TASK TO CARRY OUT: Below are entries; output exactly the lines from the one with "pinky pip: (800, 151)" to the one with "pinky mcp: (779, 1041)", both included, and nothing else.

SUPPLIED INFORMATION:
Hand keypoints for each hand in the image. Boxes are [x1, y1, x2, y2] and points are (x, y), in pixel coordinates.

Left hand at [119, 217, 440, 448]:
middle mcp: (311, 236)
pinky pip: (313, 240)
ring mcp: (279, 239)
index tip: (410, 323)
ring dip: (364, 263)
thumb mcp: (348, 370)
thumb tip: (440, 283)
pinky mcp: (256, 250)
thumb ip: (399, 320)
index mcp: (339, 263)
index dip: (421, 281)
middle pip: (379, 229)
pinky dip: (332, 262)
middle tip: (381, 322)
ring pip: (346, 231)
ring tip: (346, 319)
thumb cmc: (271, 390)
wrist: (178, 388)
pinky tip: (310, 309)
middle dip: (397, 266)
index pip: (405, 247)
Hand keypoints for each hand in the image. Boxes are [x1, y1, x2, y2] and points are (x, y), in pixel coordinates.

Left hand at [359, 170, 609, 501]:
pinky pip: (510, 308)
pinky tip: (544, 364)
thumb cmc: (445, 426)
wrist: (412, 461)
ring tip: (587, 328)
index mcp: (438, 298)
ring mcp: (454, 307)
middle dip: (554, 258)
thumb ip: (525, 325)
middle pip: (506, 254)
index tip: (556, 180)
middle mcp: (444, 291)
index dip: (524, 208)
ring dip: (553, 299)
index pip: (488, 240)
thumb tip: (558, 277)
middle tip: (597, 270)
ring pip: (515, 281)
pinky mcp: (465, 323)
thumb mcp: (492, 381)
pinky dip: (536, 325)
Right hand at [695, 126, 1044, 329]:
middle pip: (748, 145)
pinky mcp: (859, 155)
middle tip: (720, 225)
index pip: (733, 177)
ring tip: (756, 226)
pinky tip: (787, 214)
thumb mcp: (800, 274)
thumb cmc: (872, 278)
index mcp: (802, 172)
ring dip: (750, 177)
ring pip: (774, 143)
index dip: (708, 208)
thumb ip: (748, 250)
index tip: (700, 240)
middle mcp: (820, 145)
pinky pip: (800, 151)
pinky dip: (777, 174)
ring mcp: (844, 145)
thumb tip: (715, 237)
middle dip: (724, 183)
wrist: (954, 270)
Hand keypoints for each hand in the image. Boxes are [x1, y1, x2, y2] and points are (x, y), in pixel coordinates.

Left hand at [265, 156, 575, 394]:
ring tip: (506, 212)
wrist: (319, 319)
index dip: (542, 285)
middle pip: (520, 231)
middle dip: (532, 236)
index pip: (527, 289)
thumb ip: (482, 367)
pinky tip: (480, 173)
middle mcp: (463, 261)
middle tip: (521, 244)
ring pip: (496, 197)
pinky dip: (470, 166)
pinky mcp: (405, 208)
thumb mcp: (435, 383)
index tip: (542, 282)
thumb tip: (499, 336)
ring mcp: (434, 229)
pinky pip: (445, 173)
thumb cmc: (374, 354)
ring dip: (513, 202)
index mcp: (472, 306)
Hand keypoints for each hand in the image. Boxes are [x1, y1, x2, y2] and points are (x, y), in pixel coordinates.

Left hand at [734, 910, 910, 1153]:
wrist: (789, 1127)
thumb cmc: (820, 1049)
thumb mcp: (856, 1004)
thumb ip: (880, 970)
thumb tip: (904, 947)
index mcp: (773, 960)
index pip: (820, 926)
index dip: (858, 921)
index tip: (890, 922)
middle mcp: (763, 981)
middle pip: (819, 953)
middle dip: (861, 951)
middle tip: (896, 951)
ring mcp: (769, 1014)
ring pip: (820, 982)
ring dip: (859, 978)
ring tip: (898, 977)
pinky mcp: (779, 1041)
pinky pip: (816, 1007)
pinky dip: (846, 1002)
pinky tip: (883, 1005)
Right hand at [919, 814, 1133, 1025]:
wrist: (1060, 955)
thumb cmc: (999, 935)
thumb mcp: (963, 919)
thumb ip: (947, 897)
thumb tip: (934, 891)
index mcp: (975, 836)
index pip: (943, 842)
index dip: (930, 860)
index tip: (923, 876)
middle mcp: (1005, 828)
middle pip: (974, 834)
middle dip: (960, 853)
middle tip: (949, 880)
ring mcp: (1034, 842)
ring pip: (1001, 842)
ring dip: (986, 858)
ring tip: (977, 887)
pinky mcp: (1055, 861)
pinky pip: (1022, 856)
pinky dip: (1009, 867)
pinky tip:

WORKED SOLUTION:
pinky pip: (800, 151)
pinky dip: (777, 174)
ring mcp: (844, 145)
thumb tip: (715, 237)
middle dip: (724, 183)
wrist: (954, 270)
Hand keypoints for each hand in the image. Boxes are [x1, y1, x2, y2] and points are (x, y), in pixel coordinates.

Left hand at [265, 156, 575, 394]:
ring tip: (506, 212)
wrist: (319, 319)
index dip: (542, 285)
middle pip: (520, 231)
middle dip: (532, 236)
index pip: (527, 289)
thumb ip: (482, 367)
pinky tip: (480, 173)
middle mcp: (463, 261)
middle tip: (521, 244)
ring pip: (496, 197)
pinky dip: (470, 166)
pinky mcp: (405, 208)
thumb mcp: (435, 383)
index tip: (542, 282)
thumb tip: (499, 336)
ring mcp: (434, 229)
pinky pip: (445, 173)
thumb cmc: (374, 354)
ring dip: (513, 202)
index mcp: (472, 306)
Hand keypoints for each hand in the image. Boxes are [x1, y1, x2, y2] and points are (x, y), in pixel coordinates.

Left hand at [734, 910, 910, 1153]:
wrist: (789, 1127)
thumb cmc: (820, 1049)
thumb mcp: (856, 1004)
thumb ip: (880, 970)
thumb tip: (904, 947)
index mcp: (773, 960)
index pip: (820, 926)
index dip: (858, 921)
index tip: (890, 922)
middle mcp: (763, 981)
middle pip: (819, 953)
middle dip: (861, 951)
middle tip: (896, 951)
ring mcp: (769, 1014)
ring pip: (820, 982)
ring dip: (859, 978)
ring tip: (898, 977)
pinky mcp: (779, 1041)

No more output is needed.